Thursday, July 3, 2014

MIDDLE EAST: THE END JUSTIFIES THE MEANS

A lot has been said lately about the Sykes/Picot secret agreement of 1916 regarding the post-WW1 "new Middle East."  This macro-regional gerrymandering between France and the United Kingdom received the consent of Tsarist Russia.  Fewer words have been heard about the 1917 Balfour declaration stating that the Allies were committed to Zionism.  From the early start, conflicting promises hallowed stated engagements.  Still, the agreement worked, be it with perverse consequences. It has been said that in Versailles or Sevres reputed diplomats made disreputable mistakes in regions they knew little or nothing about.

With the second invasion of Iraq the game of cards and maps fell apart.  The Bush-Cheney administration favored hubris over temperance, creating the diplomatic blunder of the early 21st Century. They set in motion a lethal spiral of events which led us into today's diplomatic Gotterdammerung.  President Bush has the class instinct to remain silent. Vice-President Cheney continues to defend a lost cause, of his own stubborn myopic doing.

I observe, among other happenings, how little Israel gets externally involved, contrary to the United States, who run from tarmac to tarmac with more jet-lag than ideas.  I prefer not to mention the EU (abonnes absents), China (Cheshire cat), or Russia (actively pursuing its geo-political 
comeback, on its toes, in the Bolshoi tradition).  Of all these parties I guess that, in the end, Israel is the most astute, the better informed and acting for the wiser.

Contrary to the common wisdom three years ago, it would have made sense to convene all parties not in some Annapolis "remake," but discreetly, as soon as the Syrian crisis got out of hand.
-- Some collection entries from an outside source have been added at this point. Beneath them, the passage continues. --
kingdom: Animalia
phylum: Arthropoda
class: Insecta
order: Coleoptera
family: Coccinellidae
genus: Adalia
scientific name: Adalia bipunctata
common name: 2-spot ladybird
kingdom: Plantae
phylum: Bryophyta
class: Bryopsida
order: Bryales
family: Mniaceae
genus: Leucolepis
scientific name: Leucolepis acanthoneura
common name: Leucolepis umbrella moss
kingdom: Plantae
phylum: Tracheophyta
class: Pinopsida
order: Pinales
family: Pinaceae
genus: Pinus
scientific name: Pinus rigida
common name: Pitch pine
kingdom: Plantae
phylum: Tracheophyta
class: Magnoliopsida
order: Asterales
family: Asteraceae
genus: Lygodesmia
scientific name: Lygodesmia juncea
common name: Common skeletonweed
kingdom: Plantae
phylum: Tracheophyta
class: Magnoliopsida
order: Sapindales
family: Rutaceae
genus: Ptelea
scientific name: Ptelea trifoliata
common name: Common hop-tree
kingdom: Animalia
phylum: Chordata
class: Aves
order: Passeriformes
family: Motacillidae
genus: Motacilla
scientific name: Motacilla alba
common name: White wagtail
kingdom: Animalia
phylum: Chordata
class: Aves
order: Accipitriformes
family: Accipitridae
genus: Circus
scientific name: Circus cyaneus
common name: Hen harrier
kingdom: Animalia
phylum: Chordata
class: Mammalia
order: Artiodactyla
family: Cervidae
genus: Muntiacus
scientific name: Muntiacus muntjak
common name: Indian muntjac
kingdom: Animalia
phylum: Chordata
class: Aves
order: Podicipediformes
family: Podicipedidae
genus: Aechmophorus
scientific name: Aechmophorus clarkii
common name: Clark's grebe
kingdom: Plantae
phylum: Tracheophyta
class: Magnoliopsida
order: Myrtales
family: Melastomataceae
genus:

Instead of giving a rapid deterioration a free-pass, one should have conveyed a gathering en mineur of all regional stockholders, making them co-responsible for reciprocal restraint rather than letting them become the voyeurs of their common demise. The United States followed a boy- scout policy instead, and once the sectarian genius was out of the bottle, hell broke loose. The recently (still?) born Caliphate is already a multiplicative and accelerator which might appeal to the wretched who fail to see the benefit of suffering the corruption of authoritarian regimes. A preemptive initiative was needed instead of a pathetic 911 call.  A meeting for all could have emptied the closets where taboos have been stored for too long:  the sectarian rift, possible land swaps, the Palestinian quagmire, the recognition of Israel as a Jewish State, the fight against Jihadists and the correction/rectification of past brainwashing (textbooks, historical misinterpretation, reparation), the Saudi plan--supported by ALL Arab states--for recognition of Israel.  As time passes, the situation risks getting totally out of hand and creating flash points (terrorism, Iraq, Kurds, refugees, a possible new Intifada, murky arrangements between Sunnis, Shiites and their respective "patrons", the terrorist sub-Saharan "oil spill", Libya, Maghreb). In the absence of any direction, one is confronted with absurd asymmetries such as the one we are witnessing now:  Iran, Russia, Syria, and the US helping de facto al-Maliki against a Sunni strain, while the same Sunnis are supposedly the bedrock of the US presence in the region.  So was Saddam Hussein, by the way, when it was "convenient."

On most aspects pertaining to security or policy, the West would be wise to follow Israel's indicative savoir faire.  It is naive to imagine that the Jewish state would have no channels open when deemed necessary, or that it is not better informed of pretense and intention.   By pandering to too many opposing priorities, the Obama administration risks yet again another diplomatic hangover.  Better convene all parties fast at a time when "time" might be running out.   Just as the Soviet Union fell apart, so might the Middle East.  The former was closely "monitored" by the Bush senior administration, the latter might implode by neglect.  Running is not the equal of doing. Dr. Kissinger shuttled, he never ran.